South Carolina's Labor Markets Improved in August, Despite Decline in Payroll Employment
South Carolina's labor market picture was mixed again in August, but the underlying data were somewhat encouraging. The state's private sector added jobs during the month, even though big losses in government employment dragged total employment down. And the state's unemployment rate declined for the first time since beginning an upward climb in April. Also, our Carolinas Survey of Business Activity provided some hope that the region's economy may be improving soon, as the main index jumped into positive territory during September.
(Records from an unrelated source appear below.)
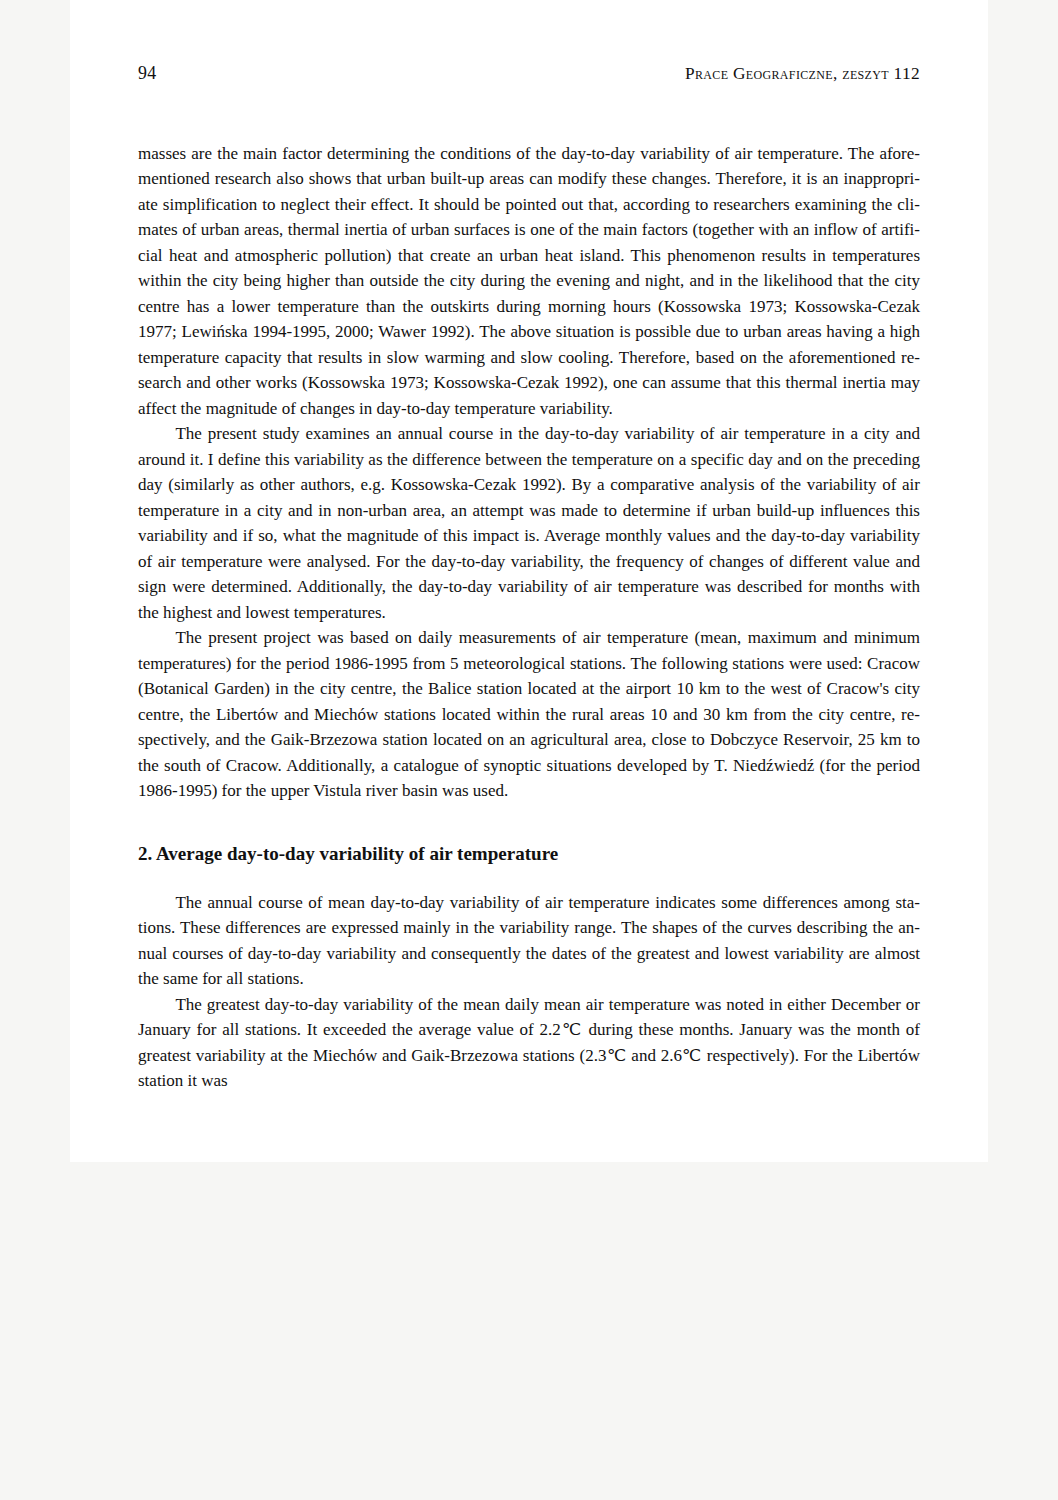94 Prace Geograficzne, zeszyt 112
masses are the main factor determining the conditions of the day-to-day variability of air temperature. The aforementioned research also shows that urban built-up areas can modify these changes. Therefore, it is an inappropriate simplification to neglect their effect. It should be pointed out that, according to researchers examining the climates of urban areas, thermal inertia of urban surfaces is one of the main factors (together with an inflow of artificial heat and atmospheric pollution) that create an urban heat island. This phenomenon results in temperatures within the city being higher than outside the city during the evening and night, and in the likelihood that the city centre has a lower temperature than the outskirts during morning hours (Kossowska 1973; Kossowska-Cezak 1977; Lewińska 1994-1995, 2000; Wawer 1992). The above situation is possible due to urban areas having a high temperature capacity that results in slow warming and slow cooling. Therefore, based on the aforementioned research and other works (Kossowska 1973; Kossowska-Cezak 1992), one can assume that this thermal inertia may affect the magnitude of changes in day-to-day temperature variability.
The present study examines an annual course in the day-to-day variability of air temperature in a city and around it. I define this variability as the difference between the temperature on a specific day and on the preceding day (similarly as other authors, e.g. Kossowska-Cezak 1992). By a comparative analysis of the variability of air temperature in a city and in non-urban area, an attempt was made to determine if urban build-up influences this variability and if so, what the magnitude of this impact is. Average monthly values and the day-to-day variability of air temperature were analysed. For the day-to-day variability, the frequency of changes of different value and sign were determined. Additionally, the day-to-day variability of air temperature was described for months with the highest and lowest temperatures.
The present project was based on daily measurements of air temperature (mean, maximum and minimum temperatures) for the period 1986-1995 from 5 meteorological stations. The following stations were used: Cracow (Botanical Garden) in the city centre, the Balice station located at the airport 10 km to the west of Cracow's city centre, the Libertów and Miechów stations located within the rural areas 10 and 30 km from the city centre, respectively, and the Gaik-Brzezowa station located on an agricultural area, close to Dobczyce Reservoir, 25 km to the south of Cracow. Additionally, a catalogue of synoptic situations developed by T. Niedźwiedź (for the period 1986-1995) for the upper Vistula river basin was used.
2. Average day-to-day variability of air temperature
The annual course of mean day-to-day variability of air temperature indicates some differences among stations. These differences are expressed mainly in the variability range. The shapes of the curves describing the annual courses of day-to-day variability and consequently the dates of the greatest and lowest variability are almost the same for all stations.
The greatest day-to-day variability of the mean daily mean air temperature was noted in either December or January for all stations. It exceeded the average value of 2.2℃ during these months. January was the month of greatest variability at the Miechów and Gaik-Brzezowa stations (2.3℃ and 2.6℃ respectively). For the Libertów station it was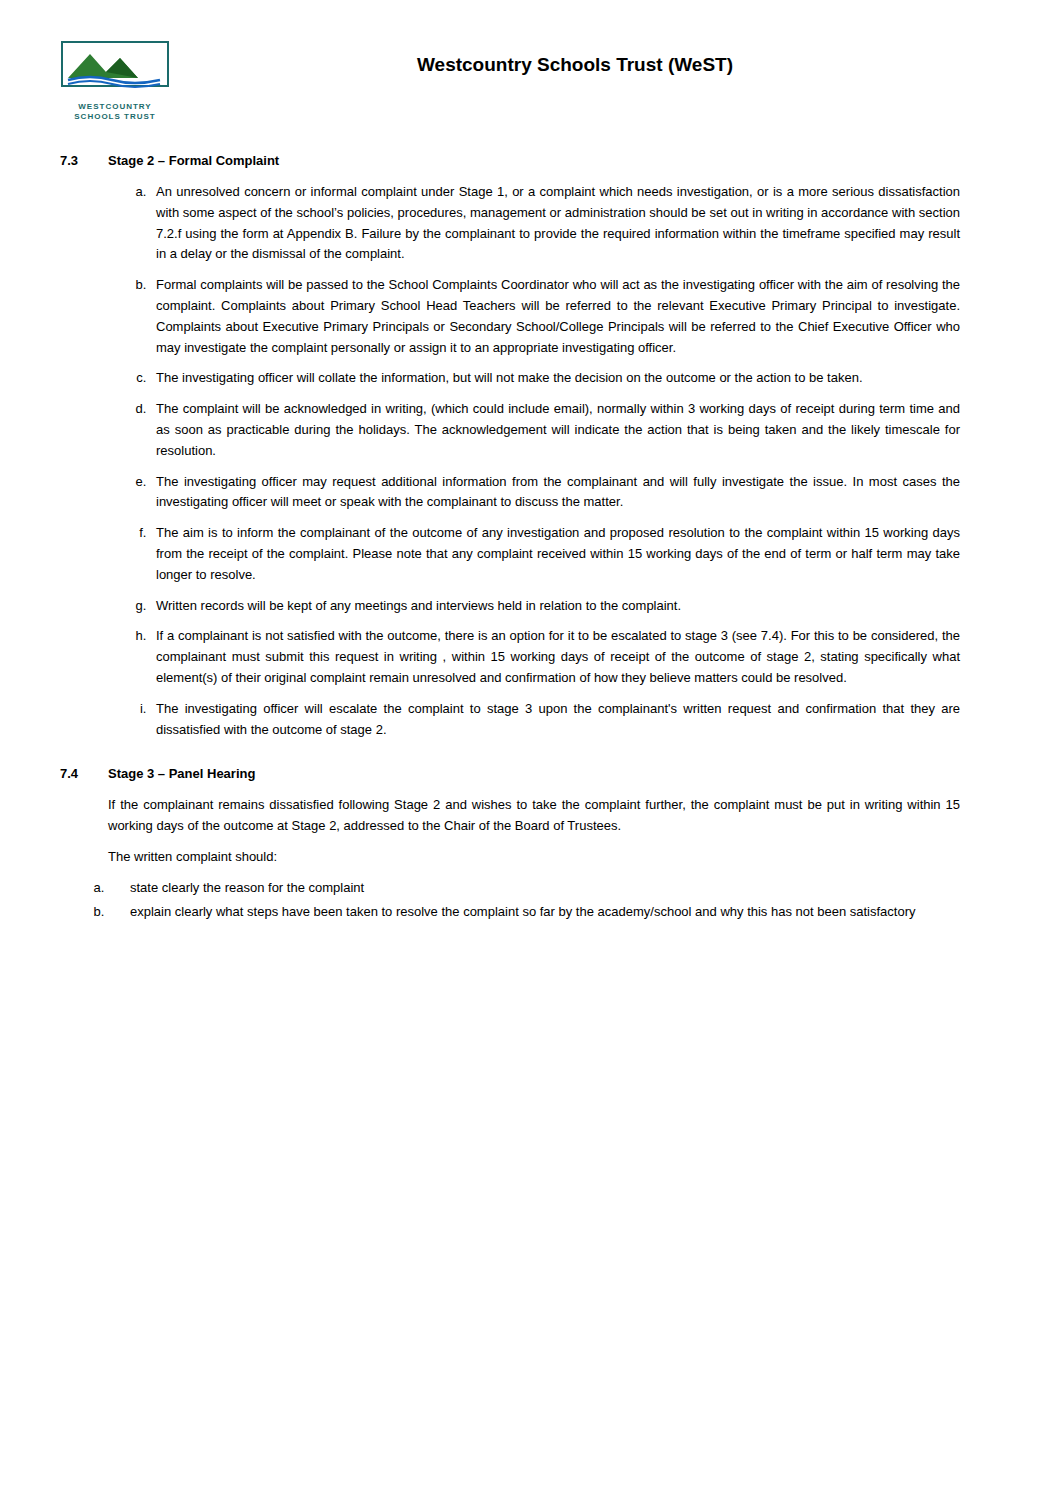WESTCOUNTRY
SCHOOLS TRUST
Westcountry Schools Trust (WeST)
7.3
Stage 2 – Formal Complaint
An unresolved concern or informal complaint under Stage 1, or a complaint which needs investigation, or is a more serious dissatisfaction with some aspect of the school’s policies, procedures, management or administration should be set out in writing in accordance with section 7.2.f using the form at Appendix B. Failure by the complainant to provide the required information within the timeframe specified may result in a delay or the dismissal of the complaint.
Formal complaints will be passed to the School Complaints Coordinator who will act as the investigating officer with the aim of resolving the complaint. Complaints about Primary School Head Teachers will be referred to the relevant Executive Primary Principal to investigate. Complaints about Executive Primary Principals or Secondary School/College Principals will be referred to the Chief Executive Officer who may investigate the complaint personally or assign it to an appropriate investigating officer.
The investigating officer will collate the information, but will not make the decision on the outcome or the action to be taken.
The complaint will be acknowledged in writing, (which could include email), normally within 3 working days of receipt during term time and as soon as practicable during the holidays. The acknowledgement will indicate the action that is being taken and the likely timescale for resolution.
The investigating officer may request additional information from the complainant and will fully investigate the issue. In most cases the investigating officer will meet or speak with the complainant to discuss the matter.
The aim is to inform the complainant of the outcome of any investigation and proposed resolution to the complaint within 15 working days from the receipt of the complaint. Please note that any complaint received within 15 working days of the end of term or half term may take longer to resolve.
Written records will be kept of any meetings and interviews held in relation to the complaint.
If a complainant is not satisfied with the outcome, there is an option for it to be escalated to stage 3 (see 7.4). For this to be considered, the complainant must submit this request in writing , within 15 working days of receipt of the outcome of stage 2, stating specifically what element(s) of their original complaint remain unresolved and confirmation of how they believe matters could be resolved.
The investigating officer will escalate the complaint to stage 3 upon the complainant's written request and confirmation that they are dissatisfied with the outcome of stage 2.
7.4
Stage 3 – Panel Hearing
If the complainant remains dissatisfied following Stage 2 and wishes to take the complaint further, the complaint must be put in writing within 15 working days of the outcome at Stage 2, addressed to the Chair of the Board of Trustees.
The written complaint should:
state clearly the reason for the complaint
explain clearly what steps have been taken to resolve the complaint so far by the academy/school and why this has not been satisfactory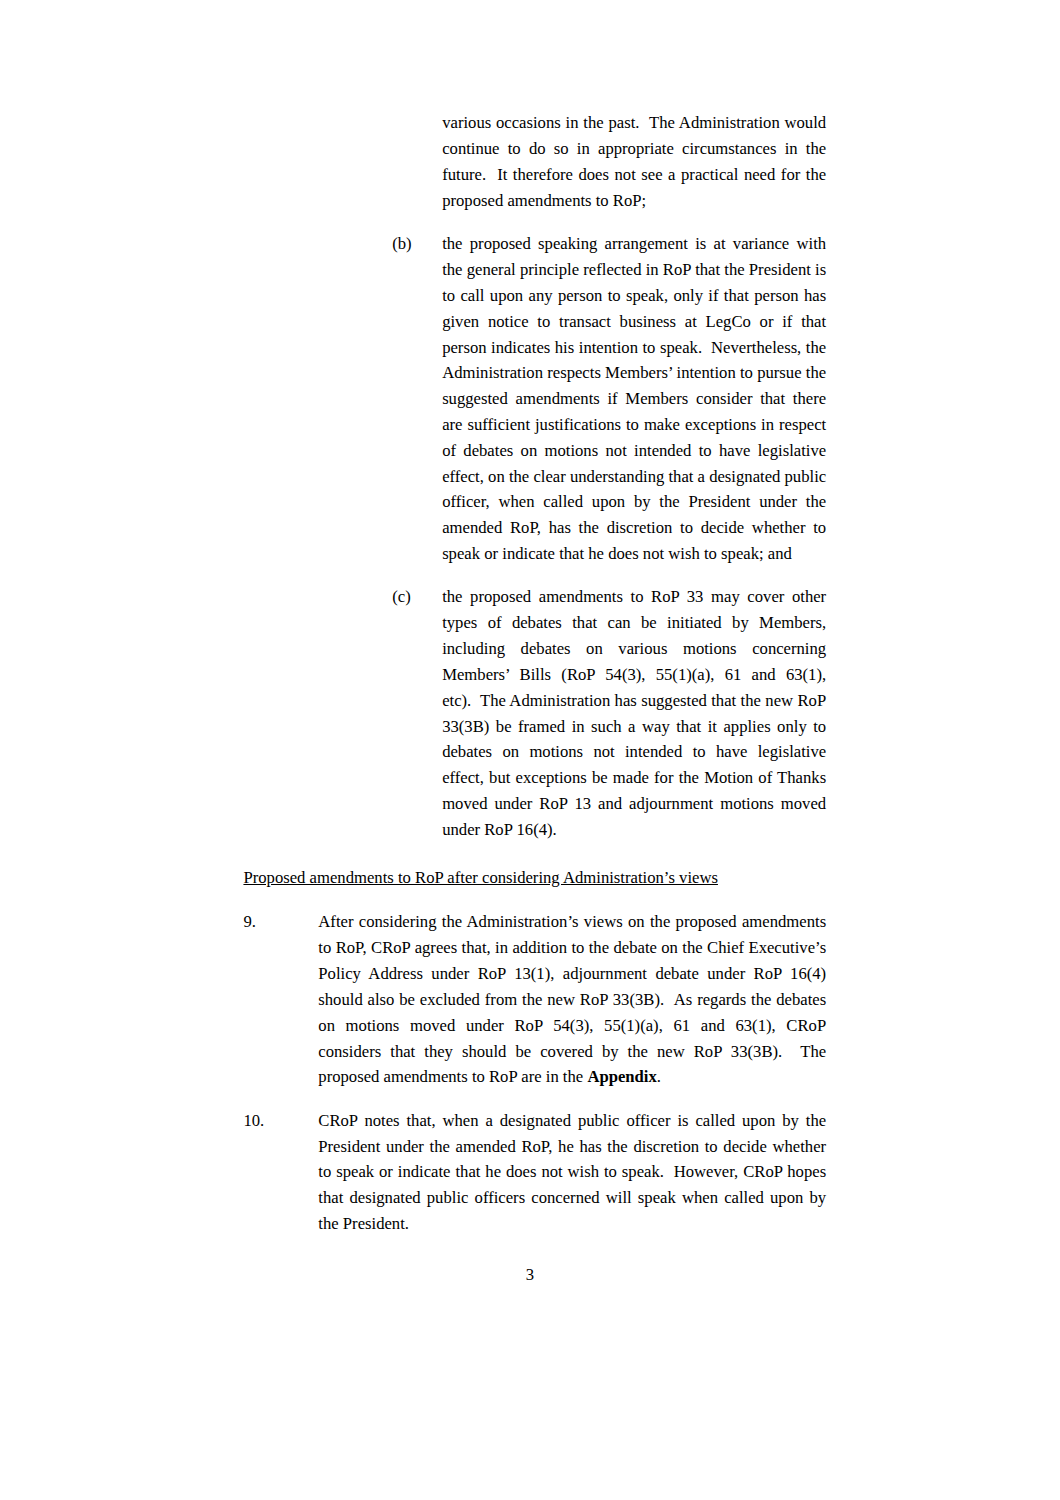various occasions in the past. The Administration would continue to do so in appropriate circumstances in the future. It therefore does not see a practical need for the proposed amendments to RoP;
(b)
the proposed speaking arrangement is at variance with the general principle reflected in RoP that the President is to call upon any person to speak, only if that person has given notice to transact business at LegCo or if that person indicates his intention to speak. Nevertheless, the Administration respects Members’ intention to pursue the suggested amendments if Members consider that there are sufficient justifications to make exceptions in respect of debates on motions not intended to have legislative effect, on the clear understanding that a designated public officer, when called upon by the President under the amended RoP, has the discretion to decide whether to speak or indicate that he does not wish to speak; and
(c)
the proposed amendments to RoP 33 may cover other types of debates that can be initiated by Members, including debates on various motions concerning Members’ Bills (RoP 54(3), 55(1)(a), 61 and 63(1), etc). The Administration has suggested that the new RoP 33(3B) be framed in such a way that it applies only to debates on motions not intended to have legislative effect, but exceptions be made for the Motion of Thanks moved under RoP 13 and adjournment motions moved under RoP 16(4).
Proposed amendments to RoP after considering Administration’s views
9.
After considering the Administration’s views on the proposed amendments to RoP, CRoP agrees that, in addition to the debate on the Chief Executive’s Policy Address under RoP 13(1), adjournment debate under RoP 16(4) should also be excluded from the new RoP 33(3B). As regards the debates on motions moved under RoP 54(3), 55(1)(a), 61 and 63(1), CRoP considers that they should be covered by the new RoP 33(3B). The proposed amendments to RoP are in the Appendix.
10.
CRoP notes that, when a designated public officer is called upon by the President under the amended RoP, he has the discretion to decide whether to speak or indicate that he does not wish to speak. However, CRoP hopes that designated public officers concerned will speak when called upon by the President.
3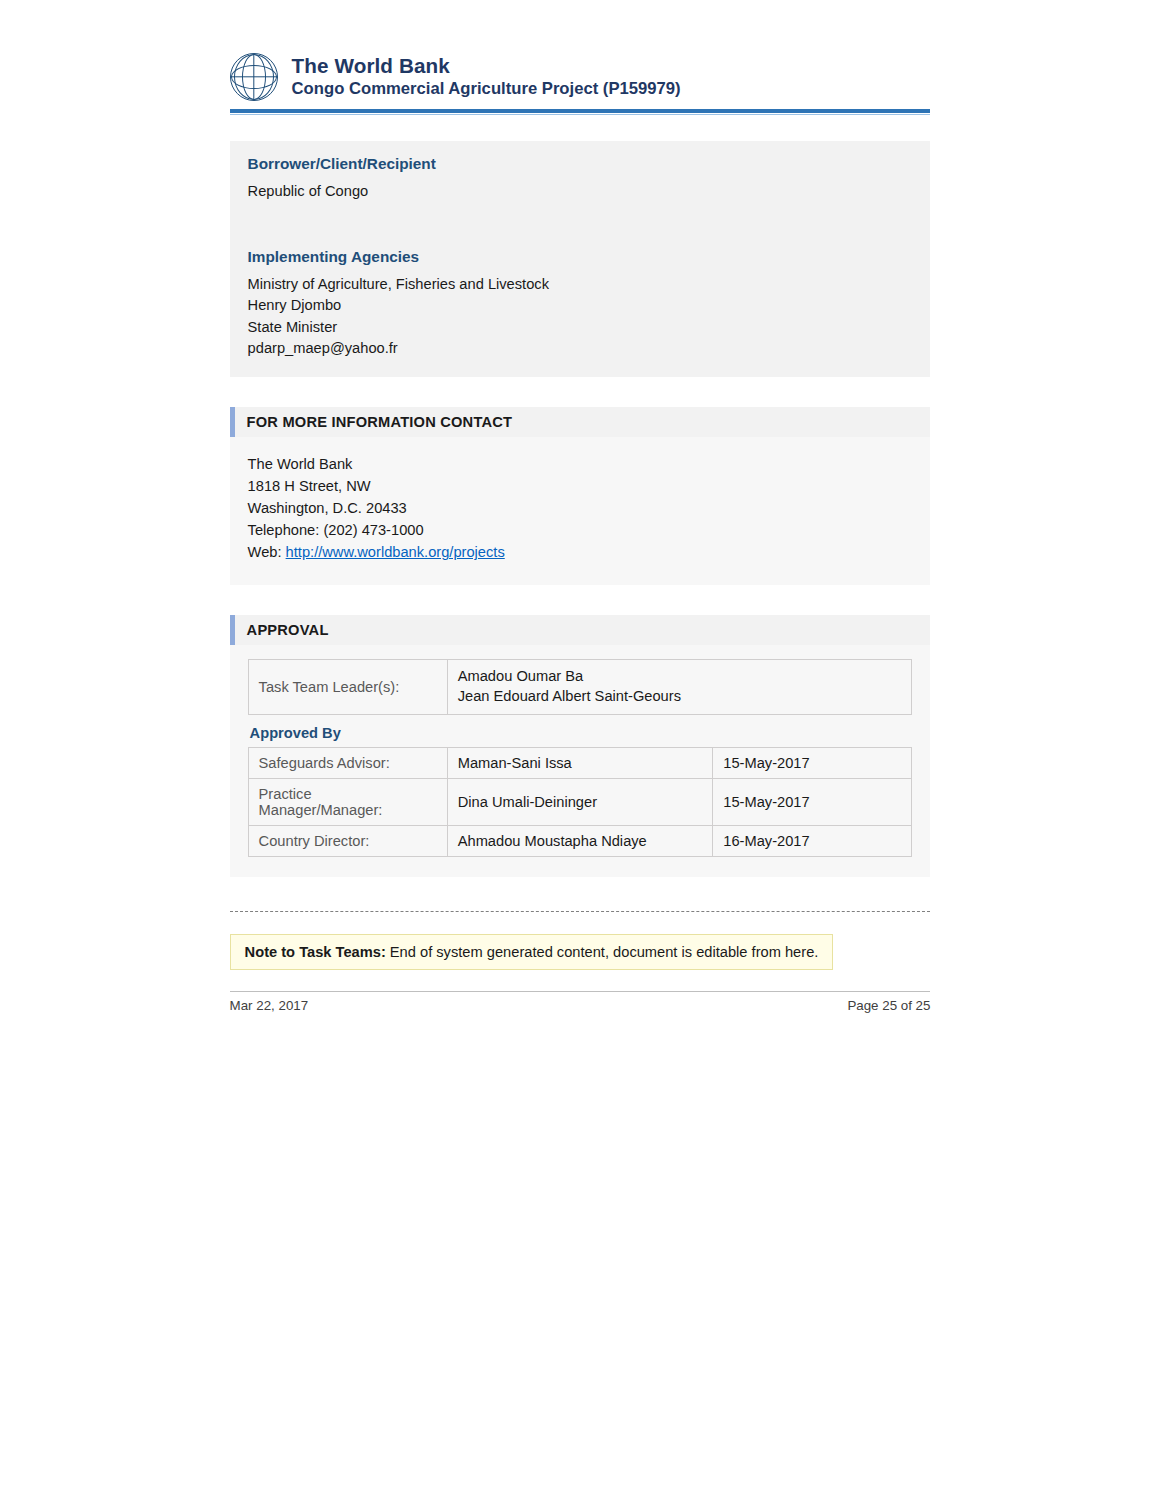The World Bank
Congo Commercial Agriculture Project (P159979)
Borrower/Client/Recipient
Republic of Congo
Implementing Agencies
Ministry of Agriculture, Fisheries and Livestock
Henry Djombo
State Minister
pdarp_maep@yahoo.fr
FOR MORE INFORMATION CONTACT
The World Bank
1818 H Street, NW
Washington, D.C. 20433
Telephone: (202) 473-1000
Web: http://www.worldbank.org/projects
APPROVAL
| Task Team Leader(s): | Amadou Oumar Ba Jean Edouard Albert Saint-Geours |
Approved By
| Safeguards Advisor: | Maman-Sani Issa | 15-May-2017 |
| Practice Manager/Manager: | Dina Umali-Deininger | 15-May-2017 |
| Country Director: | Ahmadou Moustapha Ndiaye | 16-May-2017 |
Note to Task Teams: End of system generated content, document is editable from here.
Mar 22, 2017
Page 25 of 25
Payroll employment in South Carolina fell by 6,000 in August (after adjusting for normal seasonal fluctuations). The bulk of the job losses occurred in the public sector, where estimates can be quite volatile around this time of year despite the state’s best efforts to seasonally adjust the data. In last month's report, we warned that an unusually large gain in local government employment in the state during July was likely to be corrected in August. And it was. Nearly all of the job losses in the public sector in August occurred at the local level. Private sector employment jumped by 1,800 in South Carolina, and the gains were fairly broad based. Most of the gains were generated in private service-providing industries, such as financial services (1,100), education and health services (800), leisure and hospitality services (800), and information services (700). On the goods-producing side, construction-related firms added about 900 workers. Job losses were evident in just two sectors, but they are important ones — manufacturing and professional and business services. Factory employment fell by roughly 700 jobs in August. After leading the state's labor market out of the recession, manufacturing employment has lost considerable momentum of late. Employment has declined in five of the past six months, leaving factory employment at its lowest level since November 2011. Professional and business services employment dropped by 2,300 in August. This industry, along with manufacturing, has been a primary driver of South Carolina's total job gains over the more than three-year-old recovery.
South Carolina's seasonally adjusted unemployment rate decreased to 9.6 percent in August from 9.7 percent a month earlier. It was the first decline in the state's unemployment rate in four months. The improvement in the unemployment rate was deceptive, however, as the decrease in unemployment was not so much a result of meaningful job growth, but rather due to a noticeable reduction in the number of workforce participants. Labor force participation was down roughly 12,400 from July and off by approximately 27,600 since last August.
Results from our Carolinas Survey of Business Activity in September provided some encouragement that conditions may improve soon. The current general business conditions index swung to positive territory in September from negative territory in August. It was the first time in five months that the general business conditions index increased, and the first positive reading since June. However, while respondents to the survey were more upbeat about their own business prospects, they apparently remained reluctant to add labor. Both labor demand metrics (current number of workers and average weekly hours) were at levels consistent with virtually no growth. That said, if business conditions continue to improve, more jobs will likely follow.